Mercury's parameters
Mercury has a 3:2 spin:orbit resonance, rotating three times (3 × 58.7 days) for every two revolutions
(2 × 88 days) around the Sun; the eccentricity of Mercury’s orbit makes this resonance stable —
at perihelion, when the solar tide is strongest, the Sun is nearly still in Mercury’s sky. The orbit of
Mercury has the greatest eccentricity of all the Solar System planets, but has the smallest axial tilt.
It so happens that every second orbit around the sun, perihelion is exactly over the Caloris Basin.
At perihelion on the in-between orbits, the Caloris Basin is at the antipodal point.
Mercury ----- Caloris ----- Sun
Caloris ----- Mercury ----- Sun
If Caloris had been a random object flying through space and had hit Mercury, it is IMPOSSIBLE
it could have impacted at the mathematical centre of perihelion.
When the Solar system formed into planets and minor planets, moons were also formed, and Mercury
acquired a moon, Caloris. Mercury is 4878 km dia and as the Caloris basin is 1550 km dia, it is
assumed that Caloris moon was about this same diameter. This means that Mercury:Caloris was 30:1 by
volume. Mercury and Caloris would both have orbited around their barycentre and likely both rotated
on their axes. Over time, Caloris would have stopped rotating because of tidal effect between
Mercury and Caloris, and so end up like Earth's Moon in always showing the same face to its
planet. Mercury and Caloris would continue to revolve around their barycentre once every 58.7 days.

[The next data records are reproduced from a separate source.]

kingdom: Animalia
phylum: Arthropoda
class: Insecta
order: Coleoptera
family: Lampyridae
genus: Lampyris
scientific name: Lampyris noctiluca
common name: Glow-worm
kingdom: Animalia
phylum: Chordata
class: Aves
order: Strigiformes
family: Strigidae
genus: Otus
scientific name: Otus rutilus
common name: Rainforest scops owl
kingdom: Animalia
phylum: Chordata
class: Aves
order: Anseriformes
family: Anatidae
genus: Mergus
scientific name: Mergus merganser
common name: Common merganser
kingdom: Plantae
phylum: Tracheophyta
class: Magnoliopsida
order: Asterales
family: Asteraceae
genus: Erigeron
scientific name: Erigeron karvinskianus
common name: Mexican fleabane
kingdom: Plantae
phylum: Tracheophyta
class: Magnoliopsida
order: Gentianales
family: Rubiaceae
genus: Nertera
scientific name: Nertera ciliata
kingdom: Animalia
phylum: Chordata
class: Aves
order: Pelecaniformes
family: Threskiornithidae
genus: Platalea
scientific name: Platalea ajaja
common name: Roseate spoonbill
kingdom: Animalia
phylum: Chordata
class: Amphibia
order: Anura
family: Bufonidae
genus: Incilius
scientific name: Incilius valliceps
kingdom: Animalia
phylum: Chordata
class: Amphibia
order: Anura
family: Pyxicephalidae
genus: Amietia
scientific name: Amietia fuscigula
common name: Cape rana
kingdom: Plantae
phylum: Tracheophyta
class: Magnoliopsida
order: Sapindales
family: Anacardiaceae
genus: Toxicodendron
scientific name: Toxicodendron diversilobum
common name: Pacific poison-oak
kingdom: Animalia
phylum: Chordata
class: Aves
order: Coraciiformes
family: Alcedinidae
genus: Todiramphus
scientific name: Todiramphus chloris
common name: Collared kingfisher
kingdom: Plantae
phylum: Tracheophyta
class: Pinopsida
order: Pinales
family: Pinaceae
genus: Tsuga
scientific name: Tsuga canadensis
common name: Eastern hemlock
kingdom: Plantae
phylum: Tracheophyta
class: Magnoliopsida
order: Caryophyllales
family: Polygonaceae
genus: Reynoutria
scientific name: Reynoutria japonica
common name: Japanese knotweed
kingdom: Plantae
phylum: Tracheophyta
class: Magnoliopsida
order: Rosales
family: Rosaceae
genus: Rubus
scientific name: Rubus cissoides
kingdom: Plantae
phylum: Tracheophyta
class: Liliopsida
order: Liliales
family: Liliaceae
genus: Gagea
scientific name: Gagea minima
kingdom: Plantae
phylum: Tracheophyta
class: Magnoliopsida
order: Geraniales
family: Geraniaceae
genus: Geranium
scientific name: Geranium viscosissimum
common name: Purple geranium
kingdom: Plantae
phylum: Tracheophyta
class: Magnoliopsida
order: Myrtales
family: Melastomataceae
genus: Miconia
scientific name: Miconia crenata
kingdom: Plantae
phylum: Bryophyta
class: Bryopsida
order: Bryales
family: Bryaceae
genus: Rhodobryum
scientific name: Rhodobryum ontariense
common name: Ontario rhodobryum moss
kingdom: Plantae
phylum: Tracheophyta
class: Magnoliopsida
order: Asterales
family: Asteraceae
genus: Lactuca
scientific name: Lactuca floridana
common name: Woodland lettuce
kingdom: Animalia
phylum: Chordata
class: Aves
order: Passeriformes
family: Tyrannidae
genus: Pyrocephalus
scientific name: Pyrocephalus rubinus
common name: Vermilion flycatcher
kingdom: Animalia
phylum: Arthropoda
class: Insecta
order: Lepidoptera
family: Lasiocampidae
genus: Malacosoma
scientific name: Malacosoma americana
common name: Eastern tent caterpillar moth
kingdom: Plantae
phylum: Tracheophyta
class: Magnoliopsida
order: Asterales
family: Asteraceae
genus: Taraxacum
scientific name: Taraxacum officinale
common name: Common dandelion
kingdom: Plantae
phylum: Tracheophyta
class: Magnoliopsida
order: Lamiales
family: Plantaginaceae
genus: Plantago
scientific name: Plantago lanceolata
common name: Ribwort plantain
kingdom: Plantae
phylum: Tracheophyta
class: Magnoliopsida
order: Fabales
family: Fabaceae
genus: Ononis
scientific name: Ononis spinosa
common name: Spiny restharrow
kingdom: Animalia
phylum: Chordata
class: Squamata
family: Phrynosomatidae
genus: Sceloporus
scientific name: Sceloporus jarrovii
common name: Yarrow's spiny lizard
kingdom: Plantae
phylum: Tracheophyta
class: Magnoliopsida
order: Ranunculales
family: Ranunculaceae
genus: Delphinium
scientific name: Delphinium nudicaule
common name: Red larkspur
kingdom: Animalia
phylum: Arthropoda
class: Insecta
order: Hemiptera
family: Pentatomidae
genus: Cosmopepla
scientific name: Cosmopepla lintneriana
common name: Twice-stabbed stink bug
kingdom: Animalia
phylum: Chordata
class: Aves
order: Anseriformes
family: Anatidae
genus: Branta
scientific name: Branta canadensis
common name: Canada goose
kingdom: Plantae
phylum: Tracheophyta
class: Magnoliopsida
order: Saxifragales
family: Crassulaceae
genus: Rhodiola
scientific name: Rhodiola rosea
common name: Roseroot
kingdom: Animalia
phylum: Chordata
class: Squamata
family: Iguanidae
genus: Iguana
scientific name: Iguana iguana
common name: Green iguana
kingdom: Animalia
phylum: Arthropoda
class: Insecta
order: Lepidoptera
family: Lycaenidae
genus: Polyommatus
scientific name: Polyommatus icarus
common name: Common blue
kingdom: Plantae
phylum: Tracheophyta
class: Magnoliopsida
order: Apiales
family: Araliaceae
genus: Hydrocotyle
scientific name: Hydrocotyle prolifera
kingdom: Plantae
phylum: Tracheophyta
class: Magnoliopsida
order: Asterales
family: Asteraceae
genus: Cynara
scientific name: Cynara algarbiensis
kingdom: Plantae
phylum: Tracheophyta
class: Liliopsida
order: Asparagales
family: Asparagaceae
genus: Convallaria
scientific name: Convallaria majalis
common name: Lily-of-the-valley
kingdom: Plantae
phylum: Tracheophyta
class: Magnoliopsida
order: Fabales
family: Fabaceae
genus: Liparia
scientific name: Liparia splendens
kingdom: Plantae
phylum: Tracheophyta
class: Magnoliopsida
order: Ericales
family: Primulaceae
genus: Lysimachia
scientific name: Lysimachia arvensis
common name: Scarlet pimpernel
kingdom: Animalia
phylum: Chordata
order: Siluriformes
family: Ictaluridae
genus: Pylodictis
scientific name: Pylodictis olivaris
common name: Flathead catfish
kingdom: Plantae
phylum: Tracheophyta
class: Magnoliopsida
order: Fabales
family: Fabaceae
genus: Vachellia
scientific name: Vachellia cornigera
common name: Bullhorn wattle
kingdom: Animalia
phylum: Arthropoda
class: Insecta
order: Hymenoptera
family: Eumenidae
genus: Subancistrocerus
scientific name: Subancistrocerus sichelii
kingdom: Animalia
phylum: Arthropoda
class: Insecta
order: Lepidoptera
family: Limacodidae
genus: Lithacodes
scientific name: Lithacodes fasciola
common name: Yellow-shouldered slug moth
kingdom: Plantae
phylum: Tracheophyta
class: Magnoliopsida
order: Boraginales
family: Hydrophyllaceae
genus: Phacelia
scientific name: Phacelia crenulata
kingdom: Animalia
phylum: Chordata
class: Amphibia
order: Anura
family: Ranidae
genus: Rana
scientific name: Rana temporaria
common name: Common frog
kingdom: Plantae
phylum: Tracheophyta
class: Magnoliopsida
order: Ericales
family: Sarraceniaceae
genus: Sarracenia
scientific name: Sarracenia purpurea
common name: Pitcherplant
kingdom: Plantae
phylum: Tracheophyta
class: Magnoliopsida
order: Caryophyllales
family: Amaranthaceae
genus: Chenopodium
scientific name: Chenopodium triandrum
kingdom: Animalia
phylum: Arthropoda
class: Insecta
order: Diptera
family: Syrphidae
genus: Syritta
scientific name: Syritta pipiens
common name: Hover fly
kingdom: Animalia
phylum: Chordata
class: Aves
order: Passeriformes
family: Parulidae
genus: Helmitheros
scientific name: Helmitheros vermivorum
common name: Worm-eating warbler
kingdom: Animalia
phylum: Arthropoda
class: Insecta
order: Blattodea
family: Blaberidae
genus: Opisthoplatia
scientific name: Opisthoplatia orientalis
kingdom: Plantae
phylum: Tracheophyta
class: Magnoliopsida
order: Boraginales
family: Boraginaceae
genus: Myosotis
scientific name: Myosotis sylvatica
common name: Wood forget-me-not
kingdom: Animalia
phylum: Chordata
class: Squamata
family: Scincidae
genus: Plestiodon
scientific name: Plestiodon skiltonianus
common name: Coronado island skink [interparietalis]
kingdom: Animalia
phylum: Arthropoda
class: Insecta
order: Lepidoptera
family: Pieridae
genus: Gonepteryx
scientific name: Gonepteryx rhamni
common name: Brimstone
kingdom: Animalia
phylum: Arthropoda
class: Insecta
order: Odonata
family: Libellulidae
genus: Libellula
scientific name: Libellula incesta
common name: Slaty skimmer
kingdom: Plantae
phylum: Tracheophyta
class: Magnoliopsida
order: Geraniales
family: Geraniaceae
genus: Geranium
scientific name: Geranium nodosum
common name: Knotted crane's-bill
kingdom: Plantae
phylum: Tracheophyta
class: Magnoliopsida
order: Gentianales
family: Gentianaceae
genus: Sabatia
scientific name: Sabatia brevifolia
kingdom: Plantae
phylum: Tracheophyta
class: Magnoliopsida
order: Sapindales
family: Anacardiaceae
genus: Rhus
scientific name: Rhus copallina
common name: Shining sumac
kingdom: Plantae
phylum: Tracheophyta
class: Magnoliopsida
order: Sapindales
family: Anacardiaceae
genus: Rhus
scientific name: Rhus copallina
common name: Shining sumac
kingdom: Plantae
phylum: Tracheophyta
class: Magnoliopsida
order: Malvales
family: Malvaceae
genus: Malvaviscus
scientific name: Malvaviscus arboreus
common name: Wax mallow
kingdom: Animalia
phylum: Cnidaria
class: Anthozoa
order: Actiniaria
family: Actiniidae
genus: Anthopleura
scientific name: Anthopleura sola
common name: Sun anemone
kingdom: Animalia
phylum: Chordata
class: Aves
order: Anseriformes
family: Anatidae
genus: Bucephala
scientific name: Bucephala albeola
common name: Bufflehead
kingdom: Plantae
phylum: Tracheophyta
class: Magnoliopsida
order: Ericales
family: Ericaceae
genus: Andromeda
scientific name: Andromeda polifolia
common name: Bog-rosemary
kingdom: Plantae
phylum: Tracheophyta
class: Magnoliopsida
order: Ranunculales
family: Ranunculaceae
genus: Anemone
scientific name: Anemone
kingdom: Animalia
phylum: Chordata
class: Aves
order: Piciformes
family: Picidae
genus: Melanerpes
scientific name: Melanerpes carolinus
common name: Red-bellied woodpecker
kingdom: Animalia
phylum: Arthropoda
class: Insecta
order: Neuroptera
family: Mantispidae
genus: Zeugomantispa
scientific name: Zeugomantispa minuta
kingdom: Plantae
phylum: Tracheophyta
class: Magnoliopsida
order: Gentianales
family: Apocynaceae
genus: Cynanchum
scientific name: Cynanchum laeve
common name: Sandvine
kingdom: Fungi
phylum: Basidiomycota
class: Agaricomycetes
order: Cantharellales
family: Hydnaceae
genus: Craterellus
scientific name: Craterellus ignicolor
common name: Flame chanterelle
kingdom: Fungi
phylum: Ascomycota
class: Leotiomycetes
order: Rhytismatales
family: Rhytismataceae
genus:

At some time, during perihelion, the gravitational attraction reached its maximum and, possibly
coupled with perturbations from the other planets, caused both Caloris and Mercury to fall to the
barycentre. At this stage, the barycentre would be inside Mercury. The collision would cause Caloris's
mass and an equal mass of Mercury at the point of impact to have a gigantic increase in temperature,
sufficient for the combined quantity to become completely molten. Gravitation forces within Mercury would
cause this mass to be absorbed and re-establish the globular shape of Mercury we see today.